17 Punkte Rückstand auf Lewis Hamilton sind eine Hausnummer. Doch der klare Rückstand hat für Rosberg auch eine gute Seite. "Mein Plan sieht jetzt ziemlich simpel aus. Es gibt nur noch volle Attacke." Der Frust über die letzten Rennen ist nichts im Vergleich zu der Tatsache, dass Rosberg im besten Auto auf jeder Rennstrecke um den Sieg mitfahren kann. "Das überwiegende Gefühl für mich ist: Ich genieße den Moment."
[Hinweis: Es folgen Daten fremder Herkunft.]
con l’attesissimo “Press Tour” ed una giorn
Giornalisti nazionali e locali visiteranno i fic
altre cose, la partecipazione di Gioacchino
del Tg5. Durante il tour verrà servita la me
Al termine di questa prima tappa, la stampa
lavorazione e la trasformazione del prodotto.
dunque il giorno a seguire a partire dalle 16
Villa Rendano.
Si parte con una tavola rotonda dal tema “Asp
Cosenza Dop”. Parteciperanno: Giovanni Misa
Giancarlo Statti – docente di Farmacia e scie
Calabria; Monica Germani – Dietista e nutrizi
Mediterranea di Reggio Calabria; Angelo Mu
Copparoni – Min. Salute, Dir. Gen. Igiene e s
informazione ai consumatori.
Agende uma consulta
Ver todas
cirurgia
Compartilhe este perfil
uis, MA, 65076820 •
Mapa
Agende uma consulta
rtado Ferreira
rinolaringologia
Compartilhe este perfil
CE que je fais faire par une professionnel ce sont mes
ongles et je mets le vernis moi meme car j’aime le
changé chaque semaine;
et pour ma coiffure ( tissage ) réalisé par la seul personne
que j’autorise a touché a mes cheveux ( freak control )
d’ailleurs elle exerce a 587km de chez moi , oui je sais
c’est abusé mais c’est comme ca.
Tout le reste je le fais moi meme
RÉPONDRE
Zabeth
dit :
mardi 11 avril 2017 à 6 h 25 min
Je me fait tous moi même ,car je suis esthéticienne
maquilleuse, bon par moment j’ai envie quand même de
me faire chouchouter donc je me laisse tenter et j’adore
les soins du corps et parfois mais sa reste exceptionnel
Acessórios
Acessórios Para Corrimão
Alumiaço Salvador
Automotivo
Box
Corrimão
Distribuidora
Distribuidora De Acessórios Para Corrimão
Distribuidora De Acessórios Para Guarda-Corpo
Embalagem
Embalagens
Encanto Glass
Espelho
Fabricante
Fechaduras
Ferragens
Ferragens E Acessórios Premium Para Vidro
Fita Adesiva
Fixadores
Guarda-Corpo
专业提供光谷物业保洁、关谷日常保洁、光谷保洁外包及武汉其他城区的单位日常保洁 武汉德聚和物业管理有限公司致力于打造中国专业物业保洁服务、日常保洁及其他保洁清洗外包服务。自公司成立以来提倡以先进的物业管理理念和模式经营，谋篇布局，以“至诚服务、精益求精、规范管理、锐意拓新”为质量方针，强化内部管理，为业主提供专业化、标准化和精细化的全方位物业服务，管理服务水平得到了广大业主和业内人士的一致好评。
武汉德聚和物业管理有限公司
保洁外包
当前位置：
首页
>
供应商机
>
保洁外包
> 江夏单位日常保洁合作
Doppelte Punkte verdienen eine Chance

Für Lewis Hamilton ist der Kampf um einen WM-Titel nichts Neues. Er hat ihn schon 2007, 2008 und 2010 erlebt. Und er hat einen Titel bereits in der Tasche. Rosberg ist zum ersten Mal in dieser Situation. Er sieht es aber nicht als einmalige Chance: "Ich fest davon überzeugt, dass wir mit diesem Team jahrelang Erfolg haben werden. Deshalb sehe ich dieses Jahr nicht als die eine Chance, die ich nutzen muss. Der Erfolgsdruck kommt von einer anderen Seite. Ich will einfach gewinnen."
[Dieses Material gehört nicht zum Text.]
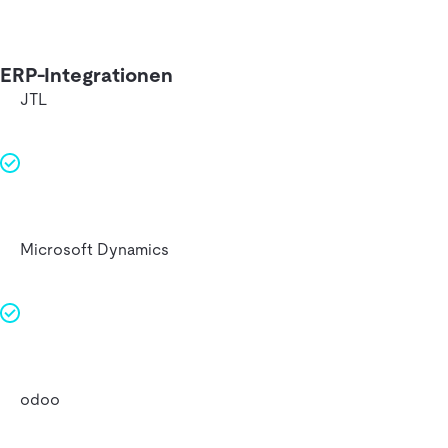
ERP-Integrationen
JTL
Microsoft Dynamics
odoo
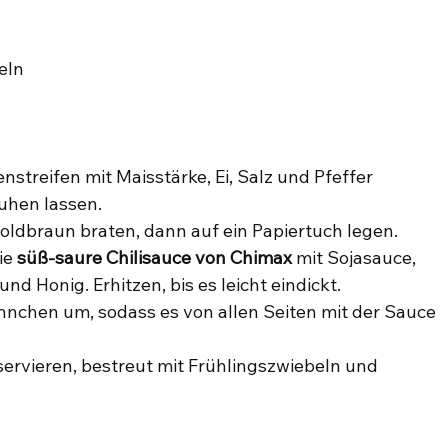
eln
nstreifen mit Maisstärke, Ei, Salz und Pfeffer 
uhen lassen.
ldbraun braten, dann auf ein Papiertuch legen.
ie 
süß-saure Chilisauce von Chimax
 mit Sojasauce, 
nd Honig. Erhitzen, bis es leicht eindickt.
nchen um, sodass es von allen Seiten mit der Sauce 
rvieren, bestreut mit Frühlingszwiebeln und 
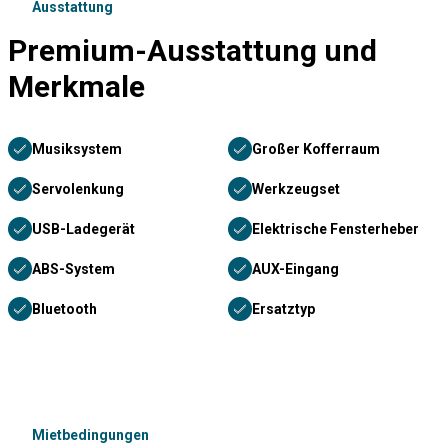
Ausstattung
Premium-Ausstattung und
Merkmale
Musiksystem
Großer Kofferraum
Servolenkung
Werkzeugset
USB-Ladegerät
Elektrische Fensterheber
ABS-System
AUX-Eingang
Bluetooth
Ersatztyp
Mietbedingungen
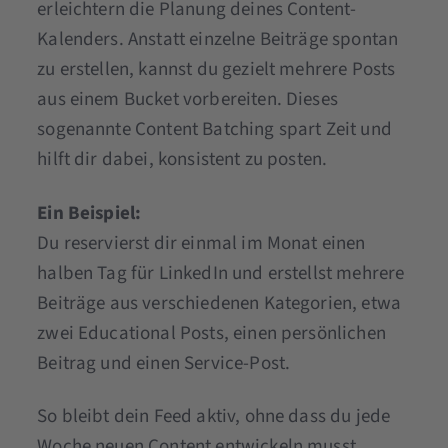
erleichtern die Planung deines Content-
Kalenders. Anstatt einzelne Beiträge spontan
zu erstellen, kannst du gezielt mehrere Posts
aus einem Bucket vorbereiten. Dieses
sogenannte Content Batching spart Zeit und
hilft dir dabei, konsistent zu posten.
Ein Beispiel:
Du reservierst dir einmal im Monat einen
halben Tag für LinkedIn und erstellst mehrere
Beiträge aus verschiedenen Kategorien, etwa
zwei Educational Posts, einen persönlichen
Beitrag und einen Service-Post.
So bleibt dein Feed aktiv, ohne dass du jede
Woche neuen Content entwickeln musst.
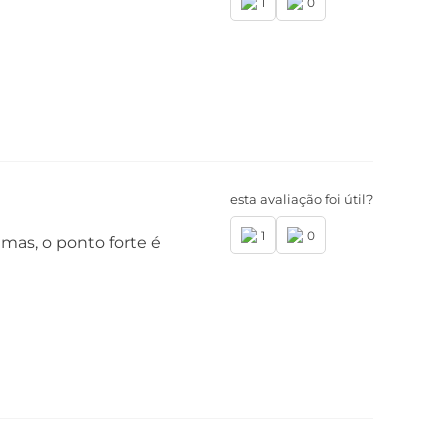
1
0
esta avaliação foi útil?
1
0
emas, o ponto forte é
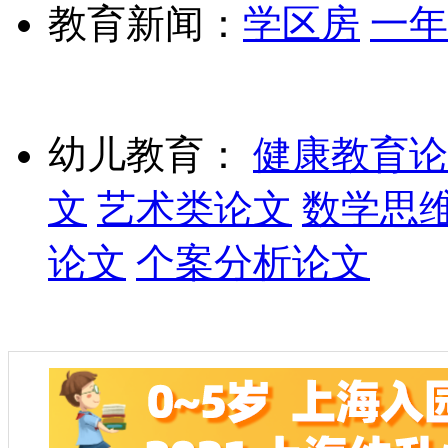
教育新闻：
学区房
一年
幼儿教育：
健康教育论
文
艺术类论文
数学思
论文
个案分析论文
Die doppelten Punkte im Finale von Abu Dhabi könnten Rosberg am Ende noch nützlich sein. Der Mercedes-Pilot weiß nicht, ob er sich darüber freuen soll. "Eigentlich wäre es besser, es gäbe diese doppelten Punkte nicht. Auf der anderen Seite sind wir wahrscheinlich alle happy, wenn es die WM offen hält. Es ist immer noch besser als wenn die WM vier Rennen vor Schluss entschieden ist und sich die Saison bis zum Ende schleppt, ohne dass es um etwas geht. Ich glaube, wir müssen dieser Regel Zeit geben und schauen wie es läuft." Rosberg erinnert daran, dass die Nascar mit ihrem Chase der besten Fahrer etwas ähnliches macht. "Die stellen die Uhren immer wieder auf Null und halten so die Spannung hoch."